Was für eine Album-Release-Party! In wenigen Minuten füllte die Wuppertaler Band Frogcodile das „Loch“. Die Stimmung im Saal war gigantisch, und nach dem allerletzten Ton strömten Konzertbesucher Richtung Verkaufsstand, um „Shuffled Pieces Puzzled Brains“ zu erwerben. Das Album vereint drei Frogcodile-EPs, die im Laufe dieses Jahres veröffentlicht worden sind. EP Nr. 1 hat die Band bereits live in der ausverkauften Utopiastadt vorgestellt.

Auch im „Loch“ konnte man sich der Power des Quartetts nicht entziehen, das mit seinem „Art Pop“ die Lücke zwischen Indie- und Progressive Rock schließt. Abgesehen vom gut gelaunten Dankeschön an die Fans packte Sänger Dennis Kresin seine Zuhörer mit gehauchten Strophen und überschlagend euphorischen Refrains. Seine wuchtige Gitarre bot genug Anreize, den Rhythmus mitzuklopfen oder direkt mit dem Headbangen loszulegen.
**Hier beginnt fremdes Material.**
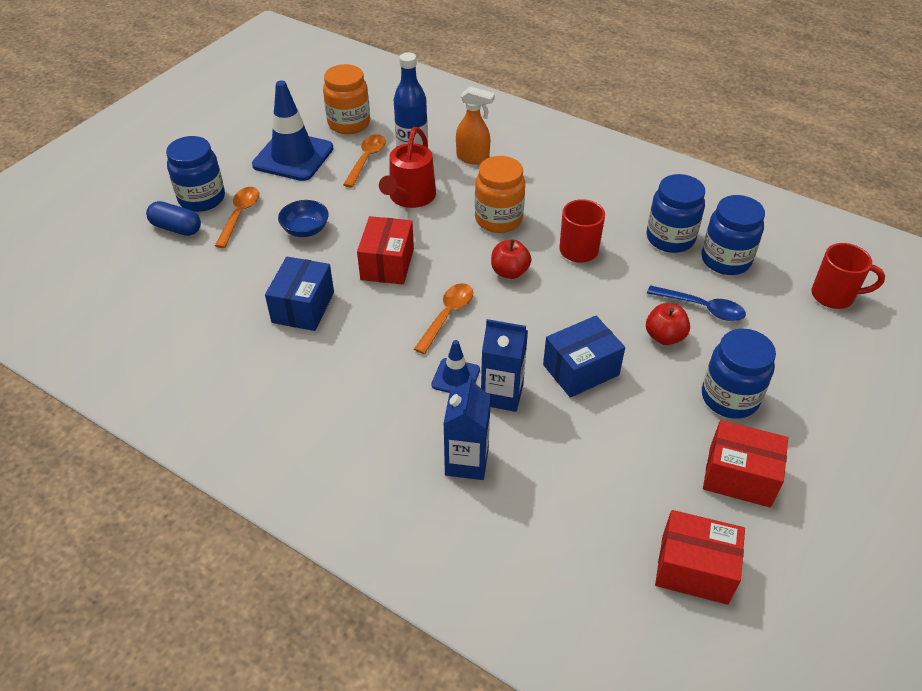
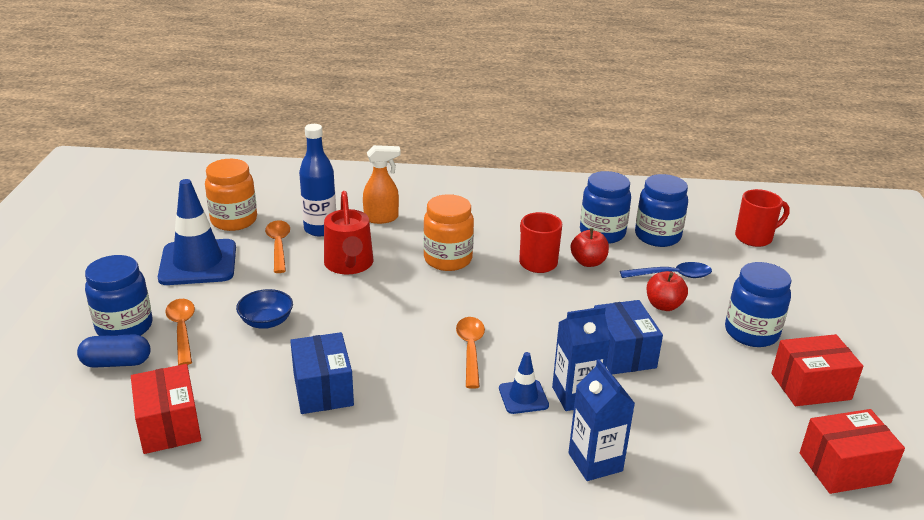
camera: 30 degrees left, 15 degrees down
red box [357,216,414,285] -> red box moved to [131,364,201,454]
red apple [491,239,531,279] -> red apple moved to [571,228,609,267]
blue box [543,316,625,398] -> blue box turned 45 degrees counterclockwise [594,300,663,375]

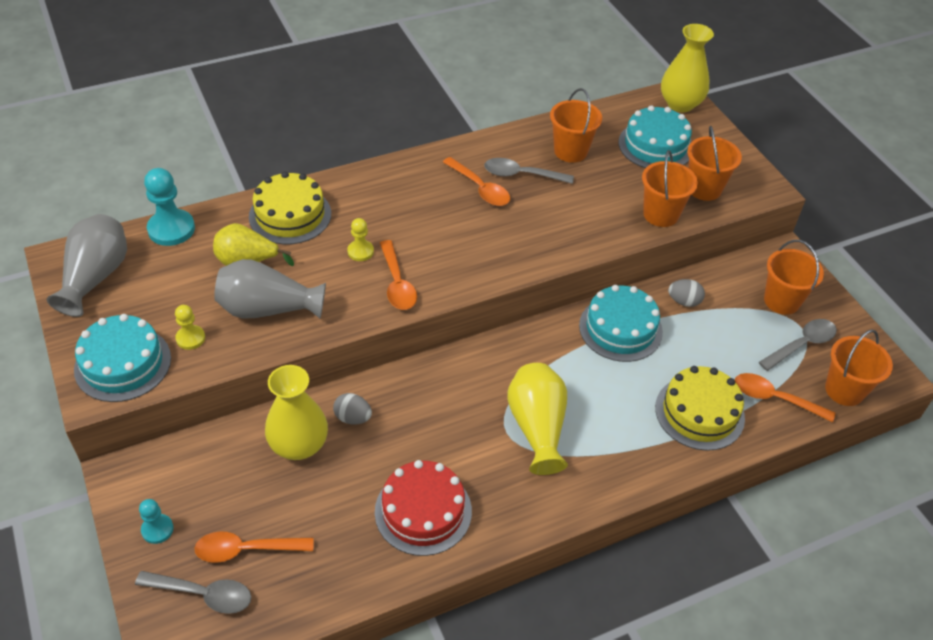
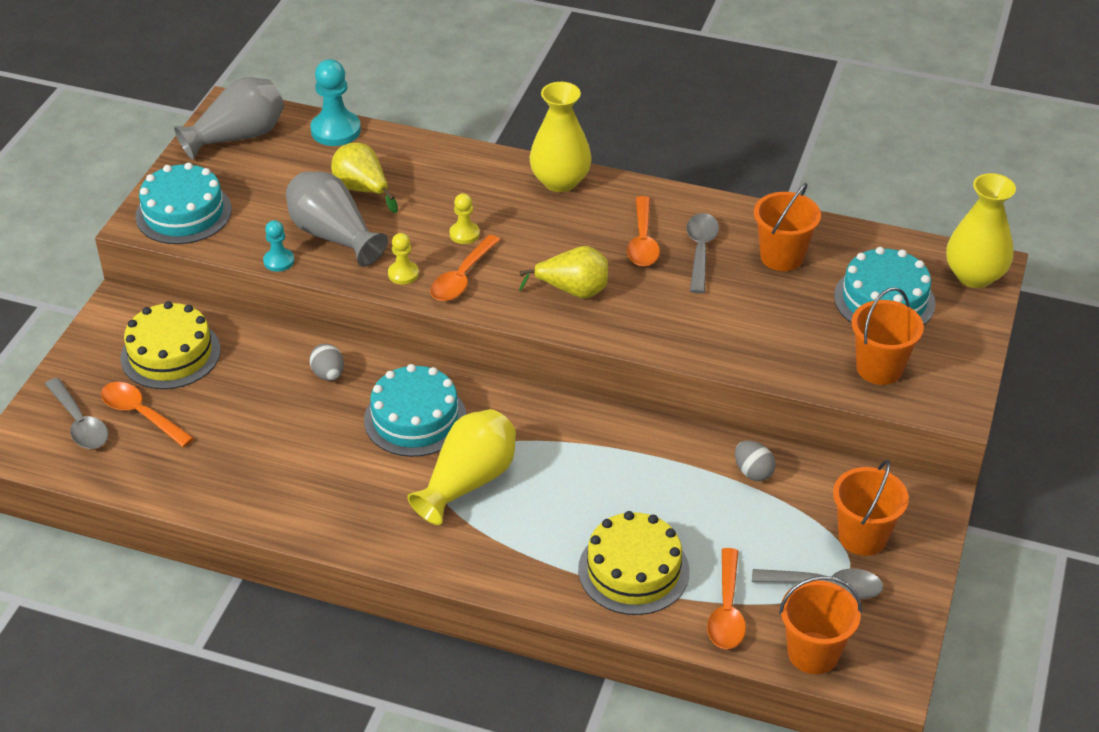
camera: 45 degrees right, 5 degrees down
turquoise pawn [139,499,174,544] -> turquoise pawn moved to [263,220,294,272]
yellow pawn [175,305,205,350] -> yellow pawn moved to [388,233,419,285]
yellow cake [249,172,331,245] -> yellow cake moved to [120,301,221,389]
yellow vase [265,365,328,460] -> yellow vase moved to [530,82,592,192]
red cake [375,460,472,556] -> none
grey spoon [484,158,574,184] -> grey spoon turned 45 degrees clockwise [686,213,719,294]
turquoise cake [579,285,663,362] -> turquoise cake moved to [364,364,466,457]
orange bucket [642,150,698,227] -> none
orange spoon [735,373,836,422] -> orange spoon turned 150 degrees counterclockwise [707,548,746,649]
none -> yellow pear [519,246,608,298]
An der zweiten Gitarre unterlegte Dennis Bruder Markus die Melodien mit knackigen Grooves und hypnotisch-psychedelischen Halleffekten. Unwiderstehlich dicht war die Schlagzeugbegleitung von Lennart Richter. Phonstark pulsierte der Bass von Niklas Beiten, der seit Mai bei Frogcodile mitspielt.

Die mit Abstand ungewöhnlichsten Klänge kamen von den analogen Synthesizern, die auch die elf Stücke von „Shuffled Pieces Puzzled Brains“ prägen. Dennis haute in die Tasten des Prophet-Keyboards und drehte gleichzeitig an den Knöpfen, um die Sounds weiter durch die elektronische Mangel zu drehen. Da waberte, surrte und dröhnte es. Auf dem Moog-Synthesizer erzeugte er selten fette Bassläufe. Bevor der Bandleader dann wieder zur Gitarre griff, nahm er sich auch gern mal Zeit für eine ausgelassene Tanzeinlage.
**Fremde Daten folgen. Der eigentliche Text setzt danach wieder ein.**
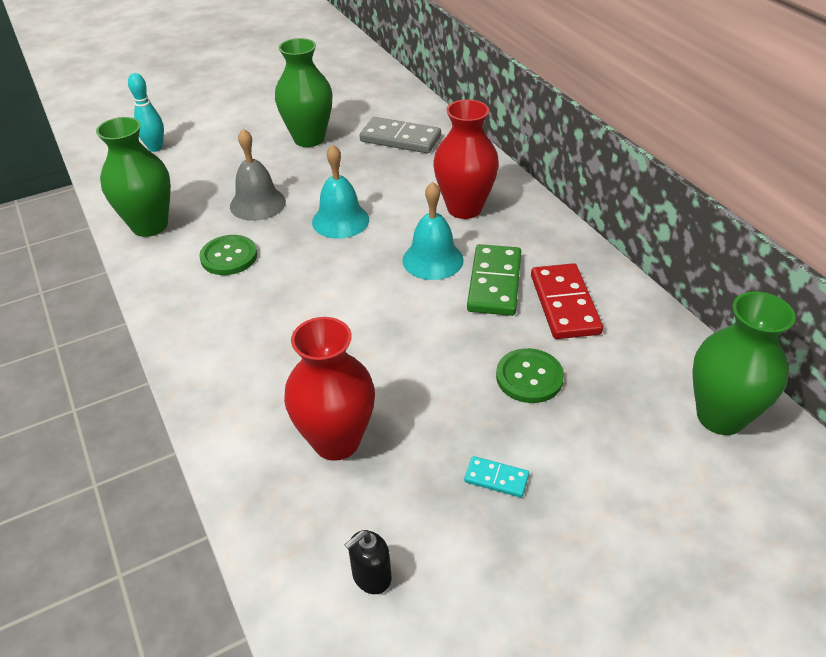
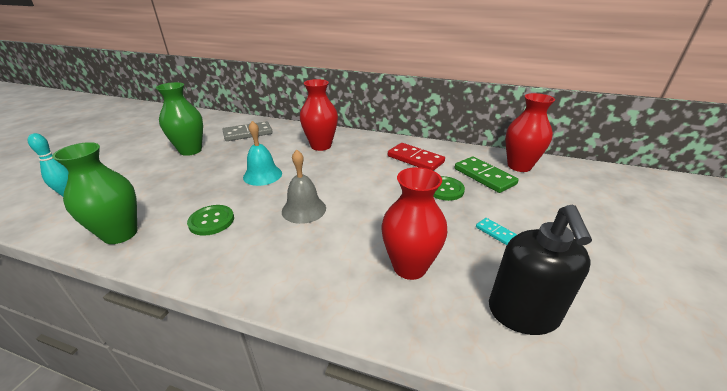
camera: 45 degrees left, 10 degrees down
grey bell [230,129,286,221] -> grey bell moved to [282,150,326,224]
black soap dispenser [344,530,391,594] -> black soap dispenser [489,205,592,335], size x2.18
turquoise bell [402,182,464,280] -> none
turquoise domino [464,456,529,498] -> turquoise domino turned 75 degrees clockwise [476,218,517,245]
green domino [467,244,521,316] -> green domino moved to [455,156,519,193]
green vase [693,292,796,435] -> red vase [505,93,555,172]

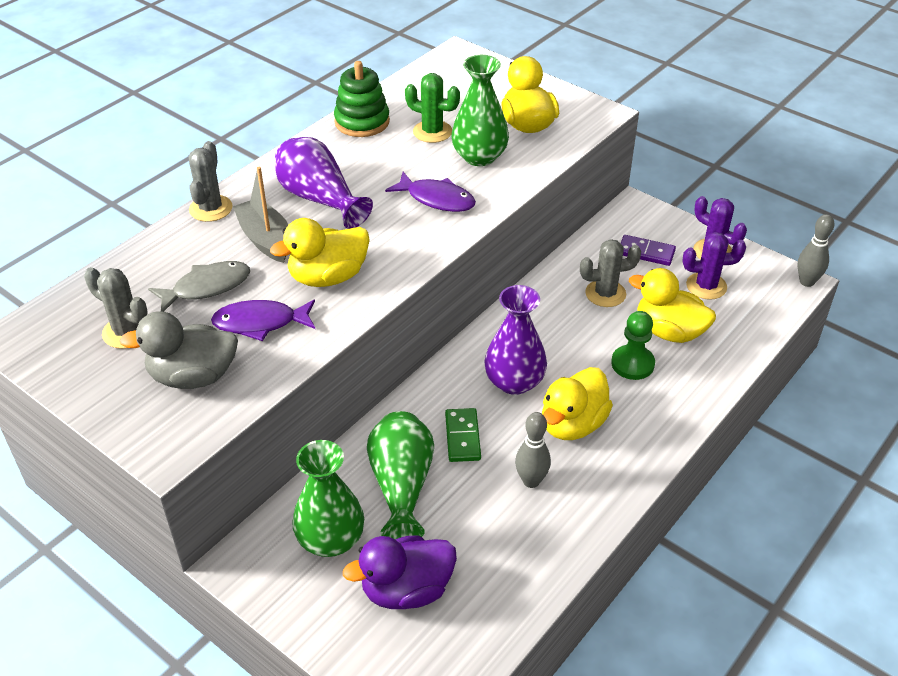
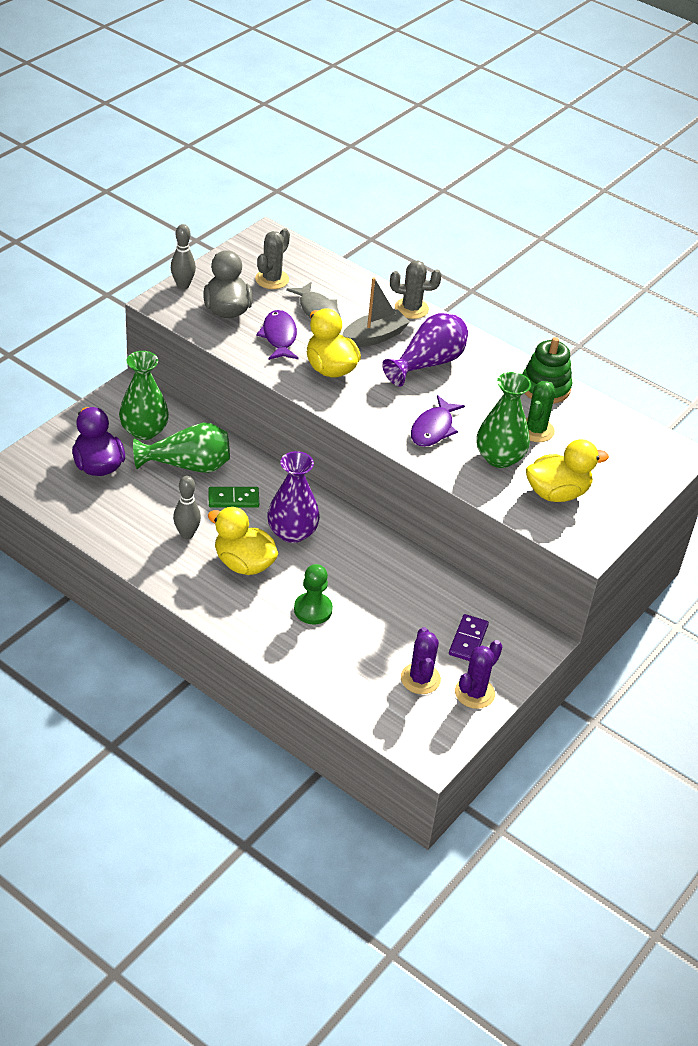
camera: 85 degrees right, 0 degrees up
grey cactus [580,239,641,307] -> none
yellow duck [629,268,716,343] -> none
grey bowling pin [798,214,835,287] -> grey bowling pin moved to [171,224,196,289]

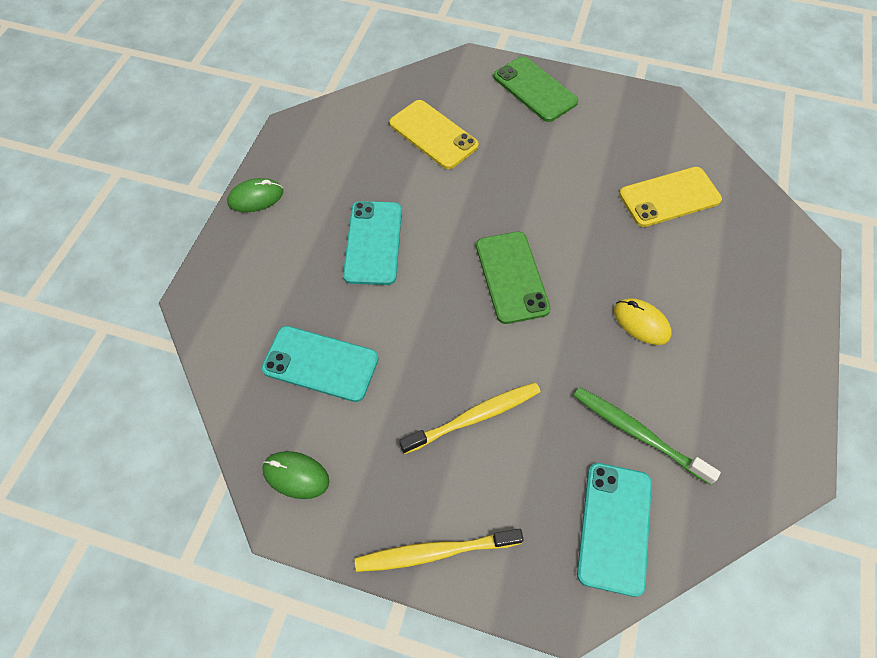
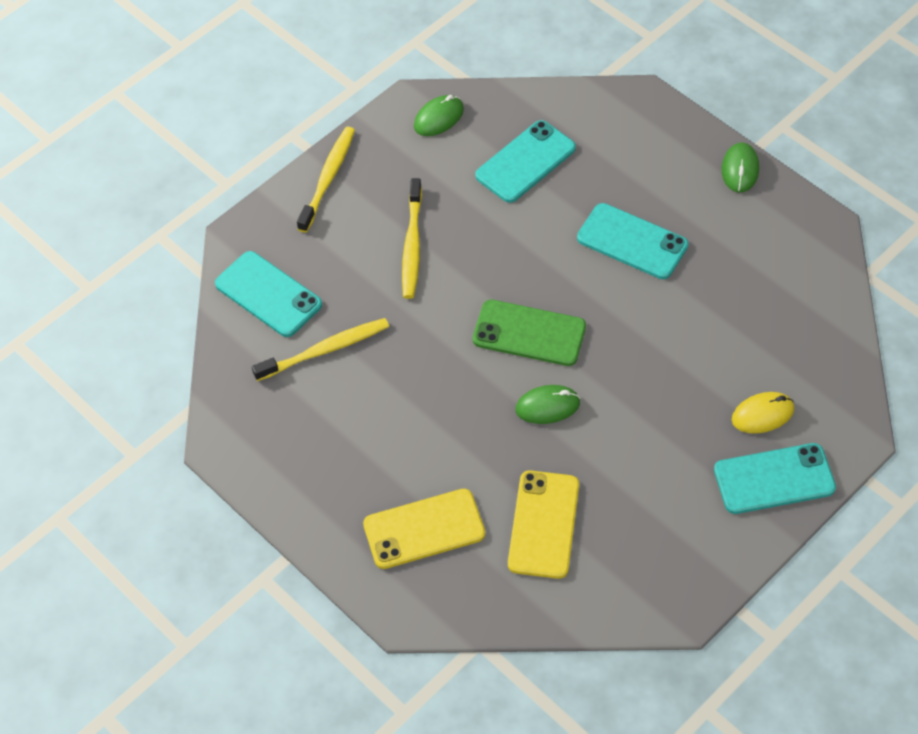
camera: 120 degrees right, 5 degrees down
yellow phone [389,100,479,169] -> yellow phone moved to [363,489,485,569]
green phone [494,56,578,122] -> turquoise phone [714,443,836,514]
green toothbrush [574,387,721,485] -> yellow toothbrush [252,318,389,381]
yellow mouse [614,298,672,345] -> yellow mouse moved to [732,392,794,434]
none -> green mouse [515,385,580,424]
So vielfältig wie die Soundpalette des Albums sind auch die Texte, die gern frei assoziieren. „Craving“ (Heftiges Verlangen) beginnt als Ballade eines Verlassenen und geht doch über das ewige Pop-Thema hinaus. Denn am Ende spricht das Lied vom Verlust der eigenen Jugend. „Tin Man“ spielt auf den Zinnmann des Films „Zauberer von Oz“ an. Das künstliche Lebewesen, das von keinem menschlichen Gefühl belastet ist, entfaltet im Text große Faszination.
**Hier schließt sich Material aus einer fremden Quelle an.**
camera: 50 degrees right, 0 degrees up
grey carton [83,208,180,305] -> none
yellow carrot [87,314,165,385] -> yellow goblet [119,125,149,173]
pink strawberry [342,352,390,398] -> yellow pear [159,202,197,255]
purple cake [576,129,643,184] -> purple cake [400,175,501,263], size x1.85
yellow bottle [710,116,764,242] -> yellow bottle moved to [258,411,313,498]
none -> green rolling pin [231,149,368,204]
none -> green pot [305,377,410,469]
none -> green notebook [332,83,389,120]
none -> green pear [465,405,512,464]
Bei „Wrong Side“ sollte man sich nicht von der zugkräftigen Melodie täuschen lassen. Von Zeile zu Zeile wächst ein Gefühl von Orientierungslosigkeit: „How did I get here? What have I become?“. Nach reinem Wortspiel klingt „Memories Of Tomorrow“ (Erinnerungen an Morgen) und ist doch eine eindringliche Warnung davor, dass sich historische Erfahrung wiederholen kann – die Geschichte von Unfreiheit und Diktatur.

Nach den elf aktuellen Songs war noch nicht Schluss. Das Publikum im „Loch“ verlangte nach mehr. Also hängten Dennis Kresin & Co. als Zugabe „Refractions“ dran – das hymnische Titelstück des Vorgängeralbums von 2017. Mit der Coverversion „Hyperballad“ verbeugte sich Frogcodile vor Björk, einer Meisterin kluger Popmusik. Das passende Ende für ein starkes Konzert.